Excerpts from a dataset:
^^^^^^^^

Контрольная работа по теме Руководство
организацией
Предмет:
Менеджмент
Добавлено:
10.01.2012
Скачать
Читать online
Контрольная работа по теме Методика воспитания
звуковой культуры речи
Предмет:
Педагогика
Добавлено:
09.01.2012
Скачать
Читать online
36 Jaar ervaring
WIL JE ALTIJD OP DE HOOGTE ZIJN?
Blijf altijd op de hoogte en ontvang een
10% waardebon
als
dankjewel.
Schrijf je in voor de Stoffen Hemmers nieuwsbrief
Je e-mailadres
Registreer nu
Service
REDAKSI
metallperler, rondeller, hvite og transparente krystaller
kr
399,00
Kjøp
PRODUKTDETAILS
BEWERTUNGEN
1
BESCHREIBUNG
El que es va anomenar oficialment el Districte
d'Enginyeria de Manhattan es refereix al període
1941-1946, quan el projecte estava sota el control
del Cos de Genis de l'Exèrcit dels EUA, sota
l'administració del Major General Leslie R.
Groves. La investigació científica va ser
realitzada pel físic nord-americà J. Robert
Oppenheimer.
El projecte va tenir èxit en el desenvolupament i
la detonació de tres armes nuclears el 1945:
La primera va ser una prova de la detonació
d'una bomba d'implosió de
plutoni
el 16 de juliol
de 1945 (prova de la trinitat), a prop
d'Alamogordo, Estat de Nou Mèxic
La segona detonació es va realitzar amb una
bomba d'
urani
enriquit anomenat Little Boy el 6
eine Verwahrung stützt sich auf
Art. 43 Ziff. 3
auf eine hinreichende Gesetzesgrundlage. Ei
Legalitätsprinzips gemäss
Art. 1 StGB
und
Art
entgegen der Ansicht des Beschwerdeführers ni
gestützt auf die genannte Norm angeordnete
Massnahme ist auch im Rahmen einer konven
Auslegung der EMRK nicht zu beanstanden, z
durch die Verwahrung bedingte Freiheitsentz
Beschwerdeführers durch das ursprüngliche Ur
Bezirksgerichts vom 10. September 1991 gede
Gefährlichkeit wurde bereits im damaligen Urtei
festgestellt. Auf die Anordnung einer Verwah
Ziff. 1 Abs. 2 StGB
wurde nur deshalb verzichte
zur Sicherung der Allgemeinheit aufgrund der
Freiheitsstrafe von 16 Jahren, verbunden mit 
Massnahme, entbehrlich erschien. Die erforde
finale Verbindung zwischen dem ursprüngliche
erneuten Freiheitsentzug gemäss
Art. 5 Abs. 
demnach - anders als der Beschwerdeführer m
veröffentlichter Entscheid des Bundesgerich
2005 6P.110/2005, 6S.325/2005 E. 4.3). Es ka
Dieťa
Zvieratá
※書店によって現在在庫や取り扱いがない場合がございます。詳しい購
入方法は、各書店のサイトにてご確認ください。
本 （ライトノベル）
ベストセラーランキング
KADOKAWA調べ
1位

^^^^^^^^

**PROBLEM TO WORK ON**
Repeat only what lies between the first line of the data and the line containing "Oppenheimer.", both of those lines included, exactly as it stands.

**TASK RESPONSE**
Контрольная работа по теме Руководство
организацией
Предмет:
Менеджмент
Добавлено:
10.01.2012
Скачать
Читать online
Контрольная работа по теме Методика воспитания
звуковой культуры речи
Предмет:
Педагогика
Добавлено:
09.01.2012
Скачать
Читать online
36 Jaar ervaring
WIL JE ALTIJD OP DE HOOGTE ZIJN?
Blijf altijd op de hoogte en ontvang een
10% waardebon
als
dankjewel.
Schrijf je in voor de Stoffen Hemmers nieuwsbrief
Je e-mailadres
Registreer nu
Service
REDAKSI
metallperler, rondeller, hvite og transparente krystaller
kr
399,00
Kjøp
PRODUKTDETAILS
BEWERTUNGEN
1
BESCHREIBUNG
El que es va anomenar oficialment el Districte
d'Enginyeria de Manhattan es refereix al període
1941-1946, quan el projecte estava sota el control
del Cos de Genis de l'Exèrcit dels EUA, sota
l'administració del Major General Leslie R.
Groves. La investigació científica va ser
realitzada pel físic nord-americà J. Robert
Oppenheimer.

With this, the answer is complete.